Scan the material for the string "lines" and copy out every line in which it occurs.

Content starts

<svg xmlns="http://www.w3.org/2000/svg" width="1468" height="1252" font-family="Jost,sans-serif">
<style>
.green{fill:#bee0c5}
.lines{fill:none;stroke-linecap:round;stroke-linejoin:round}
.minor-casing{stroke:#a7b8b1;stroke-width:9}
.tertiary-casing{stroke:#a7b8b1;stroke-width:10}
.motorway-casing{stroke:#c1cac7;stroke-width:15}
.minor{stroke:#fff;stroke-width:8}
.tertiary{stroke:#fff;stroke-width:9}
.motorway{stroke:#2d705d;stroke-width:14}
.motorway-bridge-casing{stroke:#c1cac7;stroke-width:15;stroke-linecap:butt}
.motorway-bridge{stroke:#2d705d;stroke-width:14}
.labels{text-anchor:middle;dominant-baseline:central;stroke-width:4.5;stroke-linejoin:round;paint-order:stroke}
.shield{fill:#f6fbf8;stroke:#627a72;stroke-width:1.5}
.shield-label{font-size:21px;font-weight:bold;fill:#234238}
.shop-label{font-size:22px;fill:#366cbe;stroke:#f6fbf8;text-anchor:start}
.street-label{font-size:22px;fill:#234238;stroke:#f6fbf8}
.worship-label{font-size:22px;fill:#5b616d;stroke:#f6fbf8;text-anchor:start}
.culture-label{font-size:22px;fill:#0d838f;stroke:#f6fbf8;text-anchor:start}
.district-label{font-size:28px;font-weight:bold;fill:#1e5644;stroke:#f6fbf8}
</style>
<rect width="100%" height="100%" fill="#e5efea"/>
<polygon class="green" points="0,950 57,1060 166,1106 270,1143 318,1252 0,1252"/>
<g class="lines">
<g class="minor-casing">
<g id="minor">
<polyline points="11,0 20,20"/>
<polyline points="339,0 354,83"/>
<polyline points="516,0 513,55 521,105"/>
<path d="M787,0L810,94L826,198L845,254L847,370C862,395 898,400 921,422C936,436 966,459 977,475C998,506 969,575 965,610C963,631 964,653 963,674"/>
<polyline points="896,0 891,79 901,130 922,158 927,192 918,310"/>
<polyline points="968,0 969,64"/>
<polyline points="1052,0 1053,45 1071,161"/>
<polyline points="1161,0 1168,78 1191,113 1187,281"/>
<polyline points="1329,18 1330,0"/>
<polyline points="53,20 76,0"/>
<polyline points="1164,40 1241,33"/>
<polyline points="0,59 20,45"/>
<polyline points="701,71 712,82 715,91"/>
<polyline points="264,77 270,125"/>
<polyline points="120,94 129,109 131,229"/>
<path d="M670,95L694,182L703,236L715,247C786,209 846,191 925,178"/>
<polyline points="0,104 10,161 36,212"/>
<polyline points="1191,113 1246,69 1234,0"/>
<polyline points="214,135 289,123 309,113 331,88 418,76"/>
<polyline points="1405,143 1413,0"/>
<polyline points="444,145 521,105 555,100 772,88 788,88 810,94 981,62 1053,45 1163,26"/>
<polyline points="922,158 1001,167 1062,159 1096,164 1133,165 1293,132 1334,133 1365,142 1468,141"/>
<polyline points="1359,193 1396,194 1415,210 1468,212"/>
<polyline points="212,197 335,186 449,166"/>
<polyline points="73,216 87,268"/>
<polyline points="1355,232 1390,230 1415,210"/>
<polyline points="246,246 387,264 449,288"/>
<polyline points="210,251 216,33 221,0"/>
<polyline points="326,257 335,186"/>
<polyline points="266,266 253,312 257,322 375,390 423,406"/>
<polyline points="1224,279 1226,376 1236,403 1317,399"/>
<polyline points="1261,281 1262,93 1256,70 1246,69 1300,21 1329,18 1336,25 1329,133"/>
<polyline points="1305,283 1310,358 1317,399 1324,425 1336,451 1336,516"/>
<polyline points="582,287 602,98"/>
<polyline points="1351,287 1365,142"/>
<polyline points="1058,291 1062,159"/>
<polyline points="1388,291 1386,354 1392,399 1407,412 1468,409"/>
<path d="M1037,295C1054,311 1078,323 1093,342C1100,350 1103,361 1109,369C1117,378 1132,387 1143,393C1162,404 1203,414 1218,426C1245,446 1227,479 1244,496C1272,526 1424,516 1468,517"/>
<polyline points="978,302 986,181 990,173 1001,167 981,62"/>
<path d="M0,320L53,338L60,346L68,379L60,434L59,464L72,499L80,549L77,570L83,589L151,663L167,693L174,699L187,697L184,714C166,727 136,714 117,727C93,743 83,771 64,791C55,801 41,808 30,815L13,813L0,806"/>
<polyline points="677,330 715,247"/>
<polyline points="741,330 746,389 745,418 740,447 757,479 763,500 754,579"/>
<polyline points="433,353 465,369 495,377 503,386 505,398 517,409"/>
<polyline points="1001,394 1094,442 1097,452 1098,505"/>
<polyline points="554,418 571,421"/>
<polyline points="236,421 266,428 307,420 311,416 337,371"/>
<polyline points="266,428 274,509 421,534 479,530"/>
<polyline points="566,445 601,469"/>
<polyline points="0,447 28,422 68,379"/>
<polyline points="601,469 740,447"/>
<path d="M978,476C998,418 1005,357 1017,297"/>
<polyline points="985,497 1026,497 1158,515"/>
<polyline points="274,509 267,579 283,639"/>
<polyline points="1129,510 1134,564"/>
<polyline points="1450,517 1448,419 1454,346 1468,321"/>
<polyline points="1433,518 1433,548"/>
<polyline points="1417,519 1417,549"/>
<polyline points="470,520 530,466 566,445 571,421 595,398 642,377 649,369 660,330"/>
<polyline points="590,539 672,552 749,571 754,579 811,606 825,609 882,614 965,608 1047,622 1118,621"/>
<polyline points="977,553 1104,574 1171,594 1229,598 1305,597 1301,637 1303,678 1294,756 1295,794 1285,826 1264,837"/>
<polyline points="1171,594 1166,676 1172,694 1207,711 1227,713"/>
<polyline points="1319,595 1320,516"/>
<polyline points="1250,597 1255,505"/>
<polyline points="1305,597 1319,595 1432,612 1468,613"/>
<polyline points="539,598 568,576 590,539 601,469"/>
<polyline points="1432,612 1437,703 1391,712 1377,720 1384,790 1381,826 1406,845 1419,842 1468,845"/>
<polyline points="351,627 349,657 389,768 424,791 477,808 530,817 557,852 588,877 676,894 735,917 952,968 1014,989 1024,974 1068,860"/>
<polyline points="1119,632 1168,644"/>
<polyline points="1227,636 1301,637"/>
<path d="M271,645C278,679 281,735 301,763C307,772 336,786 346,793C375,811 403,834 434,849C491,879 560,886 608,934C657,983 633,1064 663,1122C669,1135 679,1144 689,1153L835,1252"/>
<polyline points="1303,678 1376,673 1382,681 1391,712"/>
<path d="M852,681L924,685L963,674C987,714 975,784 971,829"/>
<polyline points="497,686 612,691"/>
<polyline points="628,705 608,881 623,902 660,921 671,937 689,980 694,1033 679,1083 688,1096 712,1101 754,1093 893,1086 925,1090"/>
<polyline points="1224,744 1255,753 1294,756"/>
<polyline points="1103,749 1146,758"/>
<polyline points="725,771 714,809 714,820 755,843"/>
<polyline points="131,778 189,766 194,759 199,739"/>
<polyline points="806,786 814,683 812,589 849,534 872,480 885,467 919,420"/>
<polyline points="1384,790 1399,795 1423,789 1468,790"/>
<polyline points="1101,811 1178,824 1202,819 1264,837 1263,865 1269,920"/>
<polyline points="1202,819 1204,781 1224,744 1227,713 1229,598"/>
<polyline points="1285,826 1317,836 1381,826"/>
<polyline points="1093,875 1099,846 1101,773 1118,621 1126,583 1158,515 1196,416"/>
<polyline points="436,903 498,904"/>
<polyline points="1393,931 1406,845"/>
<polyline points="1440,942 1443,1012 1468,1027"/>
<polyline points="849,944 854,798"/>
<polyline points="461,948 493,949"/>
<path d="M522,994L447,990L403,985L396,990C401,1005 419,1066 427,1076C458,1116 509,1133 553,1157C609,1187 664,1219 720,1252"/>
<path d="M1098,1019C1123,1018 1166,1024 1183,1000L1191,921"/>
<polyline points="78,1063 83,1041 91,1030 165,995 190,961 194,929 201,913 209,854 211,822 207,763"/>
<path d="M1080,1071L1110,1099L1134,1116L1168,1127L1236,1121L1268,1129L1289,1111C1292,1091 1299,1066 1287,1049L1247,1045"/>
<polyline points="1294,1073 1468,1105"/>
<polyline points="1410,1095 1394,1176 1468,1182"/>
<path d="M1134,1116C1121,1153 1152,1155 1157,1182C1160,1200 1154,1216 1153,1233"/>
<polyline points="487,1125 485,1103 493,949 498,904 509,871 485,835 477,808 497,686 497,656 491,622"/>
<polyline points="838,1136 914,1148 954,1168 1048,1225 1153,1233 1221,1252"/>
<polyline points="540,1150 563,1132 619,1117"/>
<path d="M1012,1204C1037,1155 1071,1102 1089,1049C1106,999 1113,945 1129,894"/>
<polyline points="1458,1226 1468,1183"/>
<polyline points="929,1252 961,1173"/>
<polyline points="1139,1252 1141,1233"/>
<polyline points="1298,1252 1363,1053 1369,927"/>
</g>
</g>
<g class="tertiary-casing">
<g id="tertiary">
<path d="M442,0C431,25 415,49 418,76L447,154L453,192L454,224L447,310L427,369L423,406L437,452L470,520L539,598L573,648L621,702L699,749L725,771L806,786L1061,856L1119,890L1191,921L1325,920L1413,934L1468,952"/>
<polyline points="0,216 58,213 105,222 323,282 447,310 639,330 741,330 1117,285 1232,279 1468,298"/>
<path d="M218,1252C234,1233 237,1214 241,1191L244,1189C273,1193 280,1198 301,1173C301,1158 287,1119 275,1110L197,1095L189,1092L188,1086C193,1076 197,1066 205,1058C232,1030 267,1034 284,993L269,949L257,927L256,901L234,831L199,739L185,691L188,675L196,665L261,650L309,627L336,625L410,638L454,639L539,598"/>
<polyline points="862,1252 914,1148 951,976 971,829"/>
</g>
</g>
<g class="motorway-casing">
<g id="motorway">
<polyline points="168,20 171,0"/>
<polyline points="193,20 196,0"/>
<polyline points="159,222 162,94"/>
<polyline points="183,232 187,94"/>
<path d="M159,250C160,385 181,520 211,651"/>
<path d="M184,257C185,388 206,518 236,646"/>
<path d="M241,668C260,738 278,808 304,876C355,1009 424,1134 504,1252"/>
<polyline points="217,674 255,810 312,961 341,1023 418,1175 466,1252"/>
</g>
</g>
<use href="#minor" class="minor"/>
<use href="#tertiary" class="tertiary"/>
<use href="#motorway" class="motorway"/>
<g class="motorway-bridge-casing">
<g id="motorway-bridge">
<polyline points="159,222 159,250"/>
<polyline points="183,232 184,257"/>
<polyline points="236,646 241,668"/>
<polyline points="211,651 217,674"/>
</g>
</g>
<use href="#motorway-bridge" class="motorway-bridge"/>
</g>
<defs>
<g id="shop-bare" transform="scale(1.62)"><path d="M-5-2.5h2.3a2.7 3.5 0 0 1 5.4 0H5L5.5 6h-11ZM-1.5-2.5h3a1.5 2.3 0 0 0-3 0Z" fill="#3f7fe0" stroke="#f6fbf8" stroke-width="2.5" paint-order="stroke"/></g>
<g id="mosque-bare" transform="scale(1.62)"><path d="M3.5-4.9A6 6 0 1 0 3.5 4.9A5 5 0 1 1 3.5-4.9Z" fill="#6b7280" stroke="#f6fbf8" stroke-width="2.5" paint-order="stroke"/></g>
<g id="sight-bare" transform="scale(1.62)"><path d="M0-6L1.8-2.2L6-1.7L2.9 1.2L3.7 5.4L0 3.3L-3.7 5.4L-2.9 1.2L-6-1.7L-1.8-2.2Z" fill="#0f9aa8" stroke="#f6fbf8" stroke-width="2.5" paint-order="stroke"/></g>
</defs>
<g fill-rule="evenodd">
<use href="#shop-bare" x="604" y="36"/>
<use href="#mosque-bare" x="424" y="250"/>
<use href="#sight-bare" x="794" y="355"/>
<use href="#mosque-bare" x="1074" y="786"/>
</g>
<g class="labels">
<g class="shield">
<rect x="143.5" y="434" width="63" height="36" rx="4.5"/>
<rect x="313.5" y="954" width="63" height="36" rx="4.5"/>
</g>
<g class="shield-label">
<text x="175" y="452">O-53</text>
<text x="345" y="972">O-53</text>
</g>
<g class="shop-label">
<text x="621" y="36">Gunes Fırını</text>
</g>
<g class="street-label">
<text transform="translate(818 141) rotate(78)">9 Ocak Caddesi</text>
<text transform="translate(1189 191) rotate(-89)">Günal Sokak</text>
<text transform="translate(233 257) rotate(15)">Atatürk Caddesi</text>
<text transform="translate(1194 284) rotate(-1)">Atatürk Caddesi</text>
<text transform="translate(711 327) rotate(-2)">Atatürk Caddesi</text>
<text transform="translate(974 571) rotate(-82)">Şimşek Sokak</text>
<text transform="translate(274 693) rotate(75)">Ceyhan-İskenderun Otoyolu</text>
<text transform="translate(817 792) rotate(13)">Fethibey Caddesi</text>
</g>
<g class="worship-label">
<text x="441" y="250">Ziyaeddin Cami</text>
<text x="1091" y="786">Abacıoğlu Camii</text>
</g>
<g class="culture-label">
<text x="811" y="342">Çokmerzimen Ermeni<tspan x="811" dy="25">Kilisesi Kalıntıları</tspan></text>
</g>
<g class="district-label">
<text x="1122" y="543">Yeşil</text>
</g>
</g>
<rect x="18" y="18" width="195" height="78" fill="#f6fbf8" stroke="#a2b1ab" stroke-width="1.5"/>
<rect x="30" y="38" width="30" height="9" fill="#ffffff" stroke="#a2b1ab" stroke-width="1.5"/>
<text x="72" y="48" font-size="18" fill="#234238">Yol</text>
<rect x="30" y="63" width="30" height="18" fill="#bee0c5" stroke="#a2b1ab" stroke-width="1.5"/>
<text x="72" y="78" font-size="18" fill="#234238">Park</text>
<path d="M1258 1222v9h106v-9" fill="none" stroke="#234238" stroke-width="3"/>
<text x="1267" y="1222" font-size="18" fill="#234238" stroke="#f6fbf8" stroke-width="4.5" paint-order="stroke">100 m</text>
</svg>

Content ends

▶ _Output for this task_:
.lines{fill:none;stroke-linecap:round;stroke-linejoin:round}
<g class="lines">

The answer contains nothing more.